As a consequence, meteorologists are starting to look at uncertainties in the model as an additional source of variability for the ensemble. This can be accomplished by utilising multiple models to create the ensemble (multi-model ensemble), or multiple parameterisation schemes or by varying the parameterisations of one model (stochastic parameterisations). This latter case is discussed in this essay.
Stochastic parameterisations
In parameterisations the effect of subscale processes are estimated based on the resolved prognostic fields. For example, the cloud fraction is estimated based on the relative humidity at the model resolution. As the humidity also varies at scales below the model resolution (sub grid scale variability), it is possible to have clouds even though the average relative humidity is well below saturation. Such functional relations can be estimated by a large set of representative measurements or by modelling with a more detailed model. In deterministic parameterisations the best estimate of, for example, the cloud fraction is used. However, there is normally a considerable spread around this mean cloud fraction for a certain relative humidity. It is thus physically reasonable to consider the parameterised quantity as a stochastic parameter, with a certain probability density function (PDF).Ideally, one would like to use stochastic parameterisations that were specially developed for this application.
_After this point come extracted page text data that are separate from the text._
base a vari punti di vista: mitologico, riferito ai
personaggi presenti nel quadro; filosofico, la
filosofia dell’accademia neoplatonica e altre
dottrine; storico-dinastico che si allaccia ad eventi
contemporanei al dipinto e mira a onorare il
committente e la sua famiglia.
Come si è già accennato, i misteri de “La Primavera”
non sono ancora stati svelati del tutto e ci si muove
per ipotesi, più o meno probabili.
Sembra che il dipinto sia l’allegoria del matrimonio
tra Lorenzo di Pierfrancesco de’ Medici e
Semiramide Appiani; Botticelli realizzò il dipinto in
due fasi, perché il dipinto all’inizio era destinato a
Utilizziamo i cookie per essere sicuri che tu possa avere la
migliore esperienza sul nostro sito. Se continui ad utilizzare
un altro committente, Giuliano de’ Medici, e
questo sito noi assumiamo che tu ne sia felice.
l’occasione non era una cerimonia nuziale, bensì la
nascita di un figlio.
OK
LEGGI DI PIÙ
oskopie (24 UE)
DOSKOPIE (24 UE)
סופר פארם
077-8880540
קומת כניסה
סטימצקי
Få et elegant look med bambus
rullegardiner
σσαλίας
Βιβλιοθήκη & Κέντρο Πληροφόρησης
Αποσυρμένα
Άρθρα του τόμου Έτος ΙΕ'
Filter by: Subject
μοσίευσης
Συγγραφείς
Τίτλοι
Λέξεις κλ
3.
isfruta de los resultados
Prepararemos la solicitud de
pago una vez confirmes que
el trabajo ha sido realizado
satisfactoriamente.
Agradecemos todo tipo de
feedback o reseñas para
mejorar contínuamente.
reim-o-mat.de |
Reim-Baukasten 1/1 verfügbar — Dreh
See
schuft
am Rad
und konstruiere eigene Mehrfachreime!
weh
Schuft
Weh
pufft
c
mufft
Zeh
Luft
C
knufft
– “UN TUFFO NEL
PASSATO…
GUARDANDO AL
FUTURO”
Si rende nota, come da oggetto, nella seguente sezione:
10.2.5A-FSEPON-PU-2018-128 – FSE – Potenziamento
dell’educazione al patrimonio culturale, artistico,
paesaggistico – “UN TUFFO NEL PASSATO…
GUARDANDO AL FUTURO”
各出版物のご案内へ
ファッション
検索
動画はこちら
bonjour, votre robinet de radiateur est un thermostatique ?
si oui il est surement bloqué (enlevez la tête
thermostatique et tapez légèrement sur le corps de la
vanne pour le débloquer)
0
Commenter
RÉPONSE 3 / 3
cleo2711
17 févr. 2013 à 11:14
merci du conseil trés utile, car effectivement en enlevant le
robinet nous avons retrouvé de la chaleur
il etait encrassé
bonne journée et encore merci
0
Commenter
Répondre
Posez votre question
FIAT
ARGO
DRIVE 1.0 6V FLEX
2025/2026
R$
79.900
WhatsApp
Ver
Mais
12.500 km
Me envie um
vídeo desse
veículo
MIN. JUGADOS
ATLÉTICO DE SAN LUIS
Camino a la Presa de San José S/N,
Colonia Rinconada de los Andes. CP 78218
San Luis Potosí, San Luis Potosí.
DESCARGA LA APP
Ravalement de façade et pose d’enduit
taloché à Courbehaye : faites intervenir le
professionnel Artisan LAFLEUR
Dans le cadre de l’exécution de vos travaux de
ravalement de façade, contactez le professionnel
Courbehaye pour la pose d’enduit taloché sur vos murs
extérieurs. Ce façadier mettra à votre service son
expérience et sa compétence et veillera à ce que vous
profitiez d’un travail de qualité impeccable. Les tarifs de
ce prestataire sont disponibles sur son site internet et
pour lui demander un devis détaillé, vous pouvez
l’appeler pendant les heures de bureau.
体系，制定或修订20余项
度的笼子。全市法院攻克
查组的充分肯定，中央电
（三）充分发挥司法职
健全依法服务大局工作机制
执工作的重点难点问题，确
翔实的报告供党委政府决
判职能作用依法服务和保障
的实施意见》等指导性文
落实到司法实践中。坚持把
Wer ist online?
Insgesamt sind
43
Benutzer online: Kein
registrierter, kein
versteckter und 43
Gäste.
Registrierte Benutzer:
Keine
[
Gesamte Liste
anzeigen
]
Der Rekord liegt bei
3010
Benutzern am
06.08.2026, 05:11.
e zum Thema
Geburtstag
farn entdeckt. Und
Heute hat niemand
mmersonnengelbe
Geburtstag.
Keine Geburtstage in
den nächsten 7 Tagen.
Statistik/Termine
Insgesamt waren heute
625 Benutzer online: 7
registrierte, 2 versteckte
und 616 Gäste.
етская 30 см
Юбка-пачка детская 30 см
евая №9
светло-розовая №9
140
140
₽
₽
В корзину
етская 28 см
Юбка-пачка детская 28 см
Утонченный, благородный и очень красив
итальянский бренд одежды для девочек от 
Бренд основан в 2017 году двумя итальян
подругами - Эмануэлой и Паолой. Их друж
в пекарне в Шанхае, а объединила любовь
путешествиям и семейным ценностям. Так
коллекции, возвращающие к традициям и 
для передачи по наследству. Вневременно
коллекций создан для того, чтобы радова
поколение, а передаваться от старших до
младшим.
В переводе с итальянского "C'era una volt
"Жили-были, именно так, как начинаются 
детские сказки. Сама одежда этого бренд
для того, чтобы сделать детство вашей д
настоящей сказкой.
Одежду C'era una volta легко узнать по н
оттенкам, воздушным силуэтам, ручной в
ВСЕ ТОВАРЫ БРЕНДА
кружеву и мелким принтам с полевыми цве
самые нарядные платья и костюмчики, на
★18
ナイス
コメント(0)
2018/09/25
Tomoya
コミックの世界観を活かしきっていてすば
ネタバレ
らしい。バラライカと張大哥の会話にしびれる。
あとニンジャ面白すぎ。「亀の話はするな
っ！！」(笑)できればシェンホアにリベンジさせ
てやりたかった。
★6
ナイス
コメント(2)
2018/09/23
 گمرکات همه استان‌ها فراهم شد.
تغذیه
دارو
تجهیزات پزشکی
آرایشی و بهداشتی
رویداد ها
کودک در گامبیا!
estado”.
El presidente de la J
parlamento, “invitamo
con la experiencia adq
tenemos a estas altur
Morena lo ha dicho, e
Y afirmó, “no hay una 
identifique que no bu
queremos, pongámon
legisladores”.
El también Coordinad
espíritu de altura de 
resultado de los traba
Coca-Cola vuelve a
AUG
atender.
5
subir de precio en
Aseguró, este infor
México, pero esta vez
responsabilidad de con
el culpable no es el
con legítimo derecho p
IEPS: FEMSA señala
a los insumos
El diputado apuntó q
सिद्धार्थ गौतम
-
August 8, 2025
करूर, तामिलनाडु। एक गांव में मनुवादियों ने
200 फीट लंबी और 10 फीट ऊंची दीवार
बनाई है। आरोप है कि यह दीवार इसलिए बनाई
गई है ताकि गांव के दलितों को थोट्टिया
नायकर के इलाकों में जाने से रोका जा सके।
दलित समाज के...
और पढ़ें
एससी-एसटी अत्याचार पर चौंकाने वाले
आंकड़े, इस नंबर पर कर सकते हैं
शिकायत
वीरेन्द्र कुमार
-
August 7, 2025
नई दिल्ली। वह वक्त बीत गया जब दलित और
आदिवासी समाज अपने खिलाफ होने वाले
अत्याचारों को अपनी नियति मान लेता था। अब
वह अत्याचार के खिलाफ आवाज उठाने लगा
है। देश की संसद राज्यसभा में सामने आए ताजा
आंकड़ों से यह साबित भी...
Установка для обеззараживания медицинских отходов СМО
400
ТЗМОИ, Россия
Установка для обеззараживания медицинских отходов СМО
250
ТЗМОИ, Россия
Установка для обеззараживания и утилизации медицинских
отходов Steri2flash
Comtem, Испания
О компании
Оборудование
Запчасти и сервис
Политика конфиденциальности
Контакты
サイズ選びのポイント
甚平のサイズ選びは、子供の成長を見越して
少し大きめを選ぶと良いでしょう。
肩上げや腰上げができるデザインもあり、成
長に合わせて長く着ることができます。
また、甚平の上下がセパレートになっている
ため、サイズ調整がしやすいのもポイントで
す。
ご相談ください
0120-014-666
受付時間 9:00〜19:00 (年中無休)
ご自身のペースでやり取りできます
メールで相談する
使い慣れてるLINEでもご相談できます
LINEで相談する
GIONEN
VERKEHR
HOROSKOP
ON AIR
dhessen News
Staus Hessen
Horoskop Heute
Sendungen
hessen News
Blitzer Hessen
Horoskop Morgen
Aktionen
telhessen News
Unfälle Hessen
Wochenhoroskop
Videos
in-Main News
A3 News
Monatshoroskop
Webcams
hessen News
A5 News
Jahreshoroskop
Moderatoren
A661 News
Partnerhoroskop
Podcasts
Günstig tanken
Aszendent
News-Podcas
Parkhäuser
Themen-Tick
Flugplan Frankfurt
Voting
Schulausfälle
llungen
Such a parameterisation could also take into account the relation between the PDF and the prognostic model fields. Developing parameterisations is a major task and normally performed by specialists of a certain process. Thus, to get a first idea of the importance of stochastic parameterisations, NWP-modellers started with more ad-hoc approaches. One can, for example, disturb the tendencies calculated by the parameterisations by introducing noise.